En primer lugar, hay que aclarar que existen diversas ecotasas, llamadas así porque hacen referencia a distintos gravámenes que contribuyen de forma indirecta a la protección medioambiental. Por ejemplo, hay ecotasas que tienen que ver con la energía, combustibles, contaminación, turismo, reciclaje… Esta última es la que vamos a tratar a continuación.
El origen de la ecotasa se remonta a la mitad de los años ochenta, cuando por mandato europeo se transpone la legislación española en materia de residuos (en especial tóxicos y peligrosos), introduciendo esta llamada «ecotasa» para financiar un reciclaje que de lo contrario era inviable. Por lo tanto, estrictamente viene a considerarse el pago por la prestación de un servicio.
Por otra parte, hay que tener en cuenta que existen residuos reciclables, como por ejemplo las luminarias, cuya vida útil puede ser de hasta 30 años, y por tanto, es preciso prever los recursos financieros para su correcta gestión entonces.
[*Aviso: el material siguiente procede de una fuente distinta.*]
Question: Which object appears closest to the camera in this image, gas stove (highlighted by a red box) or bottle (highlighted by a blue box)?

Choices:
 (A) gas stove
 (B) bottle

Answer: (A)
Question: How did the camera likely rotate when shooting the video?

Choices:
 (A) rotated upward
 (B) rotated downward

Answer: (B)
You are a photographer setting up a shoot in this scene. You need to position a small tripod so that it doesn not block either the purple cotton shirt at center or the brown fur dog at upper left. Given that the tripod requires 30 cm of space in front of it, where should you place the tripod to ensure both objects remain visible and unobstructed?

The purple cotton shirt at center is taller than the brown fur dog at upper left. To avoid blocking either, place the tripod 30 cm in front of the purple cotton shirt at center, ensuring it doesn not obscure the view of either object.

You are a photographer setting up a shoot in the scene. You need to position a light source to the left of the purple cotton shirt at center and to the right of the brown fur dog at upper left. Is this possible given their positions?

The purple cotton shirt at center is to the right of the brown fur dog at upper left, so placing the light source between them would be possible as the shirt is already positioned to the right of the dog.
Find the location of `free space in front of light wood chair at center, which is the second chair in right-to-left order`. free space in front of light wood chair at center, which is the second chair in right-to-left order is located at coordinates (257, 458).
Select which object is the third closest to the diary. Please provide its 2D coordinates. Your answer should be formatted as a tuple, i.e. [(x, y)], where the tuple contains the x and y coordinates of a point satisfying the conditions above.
También hay algunos residuos que se han convertido en un negocio y su tratamiento ya no necesita ser subvencionado con impuestos. Por ejemplo, la subida del valor del aceite usado como materia prima se debe a la caída del aceite nuevo en el mercado.
¿Quién paga la ecotasa?
El consumidor final. Cada vez que alguien compra un producto reciclable, paga un pequeño porcentaje para financiar su recogida como residuo y posterior tratamiento y reciclaje. Pero además de pagar, el consumidor debe colaborar separando ese residuo del resto. Este es el primer paso que si no se cumple, hace prácticamente imposibles los siguientes. Con la ecotasa no se cumple el principio de «quien contamina paga», porque no es quien fabrica el futuro residuo el que paga, sino el consumidor, contribuya o no a su reciclaje.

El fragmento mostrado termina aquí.